Extracellular vehicles (EVs) have been broadly studied in hematopoiesis for nearly a decade. These vesicles carry various functional biomolecules including RNA families such as microRNAs (miRNA). These EVs-derived microRNAs have numerous roles in cell-cell interactions and are considered promising biomarkers for disease severity. However, this field lacks clinical studies of thrombopoiesis. In this study, EV specific miRNAs were isolated from the plasma of thrombocytopenic malaria patients.
Methods: EVs were purified from the plasma of thrombocytopenic malaria patients. EV-derived miRNAs were then prepared and abundance of miR-146, miR-28, miR-135 and miR‑203 were assessed in these samples. Quantitative polymerase chain reaction was performed, and relative expression of each miRNA was calculated using hsa-miR-451a as endogenous control. Then, the targets of up-regulated miRNAs and relevant pathways were predicted by using bioinformatics. Receiver Operating Characteristic with Area Under the Curve (AUC) was then calculated to assess their diagnostic potential.
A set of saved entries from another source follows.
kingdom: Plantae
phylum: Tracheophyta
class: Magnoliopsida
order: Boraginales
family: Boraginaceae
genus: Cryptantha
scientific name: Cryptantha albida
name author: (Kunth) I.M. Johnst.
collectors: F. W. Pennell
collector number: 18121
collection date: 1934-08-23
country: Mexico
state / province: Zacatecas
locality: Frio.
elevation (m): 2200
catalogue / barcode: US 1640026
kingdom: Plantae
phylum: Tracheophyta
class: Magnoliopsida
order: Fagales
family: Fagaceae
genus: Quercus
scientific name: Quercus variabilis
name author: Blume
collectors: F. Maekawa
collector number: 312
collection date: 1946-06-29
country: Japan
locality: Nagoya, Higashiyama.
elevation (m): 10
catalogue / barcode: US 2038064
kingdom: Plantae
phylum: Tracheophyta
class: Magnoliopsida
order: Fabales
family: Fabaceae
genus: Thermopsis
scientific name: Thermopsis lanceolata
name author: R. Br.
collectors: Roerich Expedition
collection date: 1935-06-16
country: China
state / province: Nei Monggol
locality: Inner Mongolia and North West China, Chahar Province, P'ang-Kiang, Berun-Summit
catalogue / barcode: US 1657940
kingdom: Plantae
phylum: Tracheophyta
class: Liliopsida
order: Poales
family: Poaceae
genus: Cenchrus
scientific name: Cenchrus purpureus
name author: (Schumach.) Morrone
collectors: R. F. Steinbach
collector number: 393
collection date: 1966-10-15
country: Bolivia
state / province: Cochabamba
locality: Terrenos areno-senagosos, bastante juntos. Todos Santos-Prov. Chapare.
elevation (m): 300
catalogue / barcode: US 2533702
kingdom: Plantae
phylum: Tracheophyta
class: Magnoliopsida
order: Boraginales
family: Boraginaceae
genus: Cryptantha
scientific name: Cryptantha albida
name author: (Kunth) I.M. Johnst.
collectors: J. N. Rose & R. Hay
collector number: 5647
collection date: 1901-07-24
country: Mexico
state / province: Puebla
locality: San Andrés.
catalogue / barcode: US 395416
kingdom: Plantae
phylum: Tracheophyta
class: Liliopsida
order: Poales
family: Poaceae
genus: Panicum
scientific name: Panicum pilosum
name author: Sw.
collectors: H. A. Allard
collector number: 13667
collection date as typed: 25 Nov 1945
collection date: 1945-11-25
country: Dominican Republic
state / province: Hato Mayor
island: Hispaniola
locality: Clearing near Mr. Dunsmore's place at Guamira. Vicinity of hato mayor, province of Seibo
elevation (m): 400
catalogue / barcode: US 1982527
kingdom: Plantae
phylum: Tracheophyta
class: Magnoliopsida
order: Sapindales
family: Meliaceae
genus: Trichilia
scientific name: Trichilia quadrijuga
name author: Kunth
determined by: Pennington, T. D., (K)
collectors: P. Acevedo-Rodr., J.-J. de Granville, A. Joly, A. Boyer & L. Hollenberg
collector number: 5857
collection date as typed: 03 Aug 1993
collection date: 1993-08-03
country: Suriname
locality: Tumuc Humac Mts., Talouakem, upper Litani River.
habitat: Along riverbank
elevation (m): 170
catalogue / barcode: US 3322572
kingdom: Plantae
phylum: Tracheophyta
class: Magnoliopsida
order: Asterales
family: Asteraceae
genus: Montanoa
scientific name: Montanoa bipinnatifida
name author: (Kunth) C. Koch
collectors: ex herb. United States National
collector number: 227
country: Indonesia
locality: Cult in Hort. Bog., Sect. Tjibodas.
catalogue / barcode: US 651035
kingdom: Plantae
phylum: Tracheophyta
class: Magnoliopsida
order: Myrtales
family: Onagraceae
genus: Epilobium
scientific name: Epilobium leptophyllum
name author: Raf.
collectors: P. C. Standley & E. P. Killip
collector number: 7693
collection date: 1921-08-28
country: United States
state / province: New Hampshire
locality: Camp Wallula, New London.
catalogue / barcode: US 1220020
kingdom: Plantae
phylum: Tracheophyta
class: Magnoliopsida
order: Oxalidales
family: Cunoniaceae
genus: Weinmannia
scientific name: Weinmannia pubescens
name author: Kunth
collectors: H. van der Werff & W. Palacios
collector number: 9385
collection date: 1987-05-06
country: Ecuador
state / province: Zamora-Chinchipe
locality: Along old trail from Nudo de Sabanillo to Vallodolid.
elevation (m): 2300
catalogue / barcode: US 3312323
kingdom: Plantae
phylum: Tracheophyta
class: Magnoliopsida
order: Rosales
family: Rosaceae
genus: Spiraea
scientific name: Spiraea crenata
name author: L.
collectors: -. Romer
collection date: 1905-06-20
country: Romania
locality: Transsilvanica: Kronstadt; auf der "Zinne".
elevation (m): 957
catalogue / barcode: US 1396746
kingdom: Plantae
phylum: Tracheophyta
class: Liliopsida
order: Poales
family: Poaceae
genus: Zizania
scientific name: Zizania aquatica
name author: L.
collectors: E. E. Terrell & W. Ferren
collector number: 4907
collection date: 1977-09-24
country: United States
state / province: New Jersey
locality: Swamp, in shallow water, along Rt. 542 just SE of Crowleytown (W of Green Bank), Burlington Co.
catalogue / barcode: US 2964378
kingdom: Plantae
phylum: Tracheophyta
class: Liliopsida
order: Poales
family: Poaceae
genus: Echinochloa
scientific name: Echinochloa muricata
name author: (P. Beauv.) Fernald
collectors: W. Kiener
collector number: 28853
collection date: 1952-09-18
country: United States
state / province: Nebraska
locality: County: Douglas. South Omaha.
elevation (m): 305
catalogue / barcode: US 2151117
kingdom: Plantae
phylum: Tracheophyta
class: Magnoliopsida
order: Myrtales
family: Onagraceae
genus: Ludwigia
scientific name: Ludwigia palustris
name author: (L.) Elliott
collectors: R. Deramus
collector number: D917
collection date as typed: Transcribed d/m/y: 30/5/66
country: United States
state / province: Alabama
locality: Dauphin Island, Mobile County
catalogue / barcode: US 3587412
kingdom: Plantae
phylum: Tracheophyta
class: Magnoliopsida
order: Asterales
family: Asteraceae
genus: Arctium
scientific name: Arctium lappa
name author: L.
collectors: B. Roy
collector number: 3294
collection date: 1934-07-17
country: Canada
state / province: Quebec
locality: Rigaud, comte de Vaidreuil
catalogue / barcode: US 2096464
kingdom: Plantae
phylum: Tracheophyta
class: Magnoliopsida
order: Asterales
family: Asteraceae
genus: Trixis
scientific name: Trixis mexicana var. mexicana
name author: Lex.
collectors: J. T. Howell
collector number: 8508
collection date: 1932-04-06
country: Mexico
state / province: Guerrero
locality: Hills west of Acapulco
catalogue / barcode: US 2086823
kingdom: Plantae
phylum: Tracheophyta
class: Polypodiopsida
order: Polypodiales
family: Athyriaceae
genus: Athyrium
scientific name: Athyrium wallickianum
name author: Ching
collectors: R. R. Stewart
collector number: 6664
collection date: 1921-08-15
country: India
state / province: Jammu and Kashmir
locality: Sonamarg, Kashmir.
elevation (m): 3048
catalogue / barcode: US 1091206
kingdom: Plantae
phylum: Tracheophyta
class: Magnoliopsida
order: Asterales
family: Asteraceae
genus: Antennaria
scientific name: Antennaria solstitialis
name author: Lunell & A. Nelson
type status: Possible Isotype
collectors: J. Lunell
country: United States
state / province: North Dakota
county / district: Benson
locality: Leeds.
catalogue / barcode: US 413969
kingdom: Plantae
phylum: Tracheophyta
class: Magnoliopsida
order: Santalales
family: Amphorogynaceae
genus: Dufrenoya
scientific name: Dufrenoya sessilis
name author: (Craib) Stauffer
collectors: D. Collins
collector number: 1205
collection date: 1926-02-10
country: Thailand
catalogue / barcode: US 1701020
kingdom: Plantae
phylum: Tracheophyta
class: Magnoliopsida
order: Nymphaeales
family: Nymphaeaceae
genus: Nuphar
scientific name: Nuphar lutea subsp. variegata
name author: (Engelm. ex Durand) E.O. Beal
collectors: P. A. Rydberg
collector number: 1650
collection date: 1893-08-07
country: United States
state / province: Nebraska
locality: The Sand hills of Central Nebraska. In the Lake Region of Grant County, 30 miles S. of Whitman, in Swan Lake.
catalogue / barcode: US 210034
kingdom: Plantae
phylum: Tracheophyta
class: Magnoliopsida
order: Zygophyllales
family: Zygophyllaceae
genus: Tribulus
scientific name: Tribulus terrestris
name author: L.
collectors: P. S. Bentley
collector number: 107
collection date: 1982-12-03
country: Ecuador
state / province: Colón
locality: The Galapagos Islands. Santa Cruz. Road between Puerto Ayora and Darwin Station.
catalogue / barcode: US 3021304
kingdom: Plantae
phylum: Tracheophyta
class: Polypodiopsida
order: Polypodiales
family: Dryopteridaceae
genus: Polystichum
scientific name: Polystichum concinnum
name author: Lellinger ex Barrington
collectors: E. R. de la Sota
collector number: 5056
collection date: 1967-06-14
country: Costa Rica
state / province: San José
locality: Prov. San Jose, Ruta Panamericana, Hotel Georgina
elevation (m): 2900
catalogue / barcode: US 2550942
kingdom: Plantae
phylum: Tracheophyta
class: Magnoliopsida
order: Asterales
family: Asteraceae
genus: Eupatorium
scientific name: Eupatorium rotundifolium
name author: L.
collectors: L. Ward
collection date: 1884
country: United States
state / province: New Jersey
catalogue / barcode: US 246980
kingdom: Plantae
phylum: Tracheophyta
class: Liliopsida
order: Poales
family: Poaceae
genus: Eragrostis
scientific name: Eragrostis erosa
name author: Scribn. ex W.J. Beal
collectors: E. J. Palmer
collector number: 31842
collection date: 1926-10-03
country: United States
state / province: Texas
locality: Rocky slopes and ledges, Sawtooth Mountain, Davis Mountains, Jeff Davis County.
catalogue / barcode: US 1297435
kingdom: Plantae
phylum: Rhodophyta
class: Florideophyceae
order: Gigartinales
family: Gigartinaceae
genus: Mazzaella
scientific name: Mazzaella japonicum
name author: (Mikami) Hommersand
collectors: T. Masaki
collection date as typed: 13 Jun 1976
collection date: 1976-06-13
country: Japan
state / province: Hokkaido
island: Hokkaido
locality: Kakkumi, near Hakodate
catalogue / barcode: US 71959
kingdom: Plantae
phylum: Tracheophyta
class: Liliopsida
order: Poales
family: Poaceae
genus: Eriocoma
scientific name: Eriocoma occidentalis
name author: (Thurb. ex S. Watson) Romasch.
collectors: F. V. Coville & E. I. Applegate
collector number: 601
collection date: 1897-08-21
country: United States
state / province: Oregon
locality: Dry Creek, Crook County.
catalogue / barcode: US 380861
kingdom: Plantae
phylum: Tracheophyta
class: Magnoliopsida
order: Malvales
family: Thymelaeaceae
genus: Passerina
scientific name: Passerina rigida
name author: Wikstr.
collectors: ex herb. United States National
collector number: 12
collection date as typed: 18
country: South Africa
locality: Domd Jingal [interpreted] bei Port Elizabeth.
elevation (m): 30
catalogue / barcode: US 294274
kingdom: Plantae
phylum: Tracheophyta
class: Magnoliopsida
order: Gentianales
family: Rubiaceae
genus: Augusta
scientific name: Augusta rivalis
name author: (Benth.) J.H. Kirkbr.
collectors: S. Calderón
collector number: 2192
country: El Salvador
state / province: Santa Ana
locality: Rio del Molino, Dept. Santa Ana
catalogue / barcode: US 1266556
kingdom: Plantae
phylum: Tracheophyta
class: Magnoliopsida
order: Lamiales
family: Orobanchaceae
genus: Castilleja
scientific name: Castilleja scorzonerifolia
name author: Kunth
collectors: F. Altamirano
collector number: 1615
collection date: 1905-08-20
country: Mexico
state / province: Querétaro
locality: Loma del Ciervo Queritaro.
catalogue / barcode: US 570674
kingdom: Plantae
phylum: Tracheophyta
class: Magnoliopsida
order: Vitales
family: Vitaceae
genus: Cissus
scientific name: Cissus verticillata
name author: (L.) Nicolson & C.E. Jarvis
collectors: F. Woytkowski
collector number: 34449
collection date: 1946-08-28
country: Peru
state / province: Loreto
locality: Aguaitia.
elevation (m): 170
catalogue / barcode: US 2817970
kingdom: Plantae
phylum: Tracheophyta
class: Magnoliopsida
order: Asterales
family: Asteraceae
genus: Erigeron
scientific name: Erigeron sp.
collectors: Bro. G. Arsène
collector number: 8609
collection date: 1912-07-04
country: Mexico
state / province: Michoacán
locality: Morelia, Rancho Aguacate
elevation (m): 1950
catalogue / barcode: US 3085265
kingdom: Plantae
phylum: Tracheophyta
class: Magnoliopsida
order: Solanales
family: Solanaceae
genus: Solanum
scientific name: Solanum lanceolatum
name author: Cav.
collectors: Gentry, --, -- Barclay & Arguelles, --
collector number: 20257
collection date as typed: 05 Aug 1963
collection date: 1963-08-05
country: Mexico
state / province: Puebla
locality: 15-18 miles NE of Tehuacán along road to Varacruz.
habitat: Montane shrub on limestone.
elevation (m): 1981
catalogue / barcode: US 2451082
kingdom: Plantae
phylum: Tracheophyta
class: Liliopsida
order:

Results: The relative expression of miR-146 and miR‑203 was higher in thrombocytopenic malaria patients compared to uninfected individuals. Bioinformatic analysis revealed that these miRNAs might regulate genes involved in the hematopoiesis pathway and the transforming growth factor pathways. All up-regulated miRNAs could potentially be used as disease biomarkers as determined by AUC; however, the sensitivity and specificity require further investigation.
Conclusion: An upregulation of miR-146 and miR‑203 was observed in in thrombocytopenic malaria patients. These findings will require further validation in larger cohort groups of malaria patients to fully understand the contribution of these EVs miRNAs to thrombopoiesis and biology.